Impersonation scope limitations

Even with full read access, certain actions should be blocked during impersonation. A support engineer should never be able to change a user's password, update billing information, link or unlink authentication methods, or modify MFA settings — even if the regular user can do these things. These capabilities represent durable security changes to the account that must only happen when the account owner authenticates directly.

// Block sensitive operations during impersonation
function blockDuringImpersonation(req: Request, res: Response, next: NextFunction) {
  const ctx = req.requestContext;
  if (ctx.isImpersonated) {
    return res.status(403).json({
      error: 'action_not_available_during_impersonation',
      message: 'This action requires the account owner to be directly authenticated.',
    });
  }
  next();
}

// Apply to sensitive routes
router.post('/account/change-password', blockDuringImpersonation, changePasswordHandler);
router.put('/account/mfa', blockDuringImpersonation, updateMFAHandler);
router.post('/account/link/:provider', blockDuringImpersonation, linkOAuthHandler);
router.delete('/billing/payment-method', blockDuringImpersonation, removePaymentHandler);
Notify the user when their account has been accessed via impersonation. A clear email — "A support engineer accessed your account on [date] in connection with ticket #[id]" — is both a transparency measure and a security control. Users can flag unauthorized impersonation events they were not expecting. Enterprise customers in regulated industries often require this for compliance.

The exit mechanism

The impersonation session must have a clear, obvious, accessible way to end. The support engineer's UI should display a persistent banner showing whose account they are viewing, how long the session has left, and a prominent exit button. The exit button invalidates the impersonation token and returns the engineer to their own admin session.

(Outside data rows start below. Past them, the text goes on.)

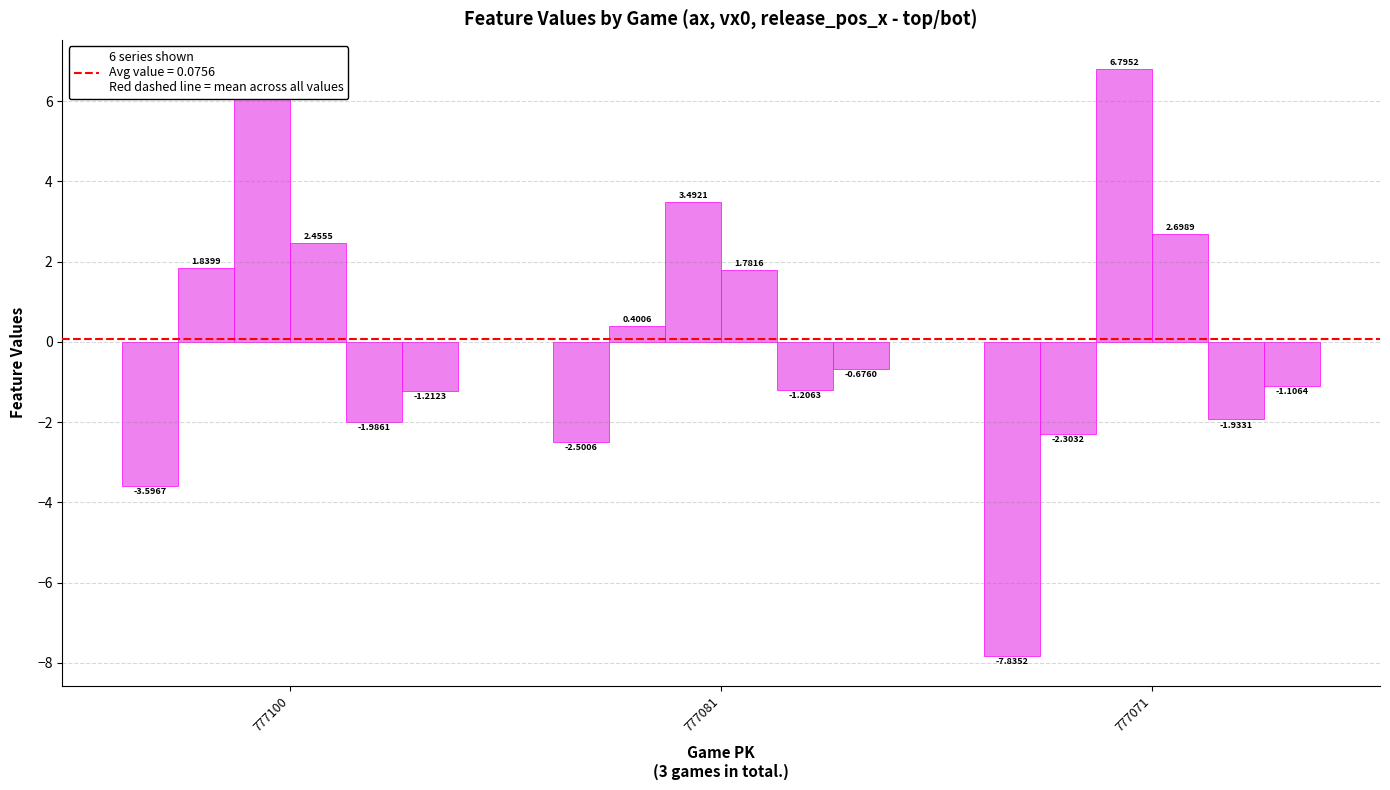

Reading left to right, what are all the values shown in this chart?

ax_top: 777100=-3.6	777081=-2.5	777071=-7.8
ax_bot: 777100=1.8	777081=0.4	777071=-2.3
vx0_top: 777100=6.3	777081=3.5	777071=6.8
vx0_bot: 777100=2.5	777081=1.8	777071=2.7
release_pos_x_top: 777100=-2.0	777081=-1.2	777071=-1.9
release_pos_x_bot: 777100=-1.2	777081=-0.7	777071=-1.1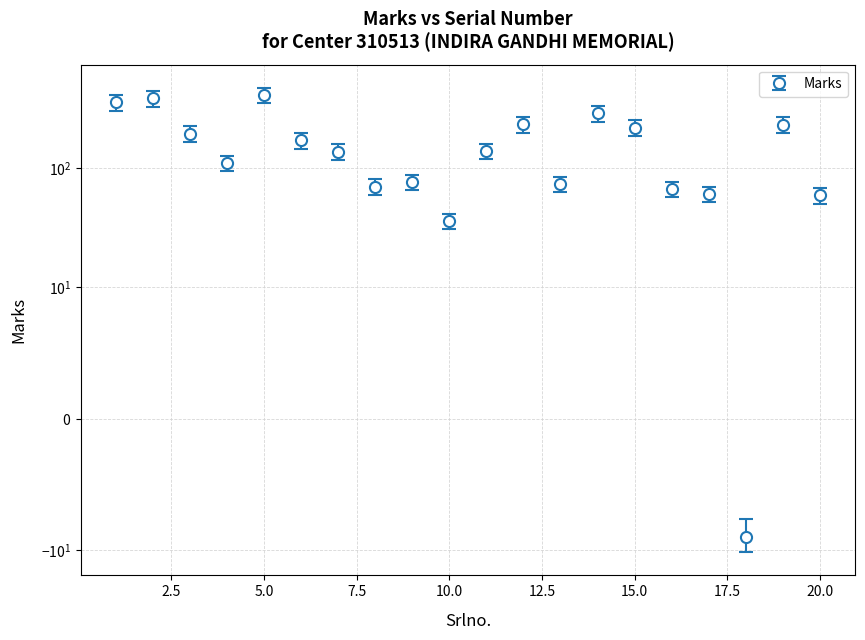

What is the value of the 14th point from the left?

291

// End impersonation session
app.post('/admin/impersonation/end', requireAdminAuth, async (req, res) => {
  const { impersonationTokenJti } = req.body;

  // Revoke the impersonation token
  await redis.setex(`revoked_token:${impersonationTokenJti}`, 7200, '1');

  await auditLog.record({
    event: 'impersonation.ended',
    actorId: req.admin.id,
    jti: impersonationTokenJti,
    timestamp: new Date(),
  });

  res.json({ success: true });
});

RBAC guard

Impersonation is a sensitive capability that should be a named, grantable permission, not an implicit property of being a support employee. Grant the support:impersonate permission explicitly to specific users or roles, log every grant in the admin audit log, and review the list quarterly. Use time-limited grants where possible — a support engineer handling an escalation may need impersonation access for 30 days, not permanently.

Consider requiring approval for impersonation: the support engineer requests access to a specific user's account in a ticketing system, a supervisor approves the request, and the approval creates an impersonation grant that is valid for a specific time window. This two-person rule means no single support employee can unilaterally access any account.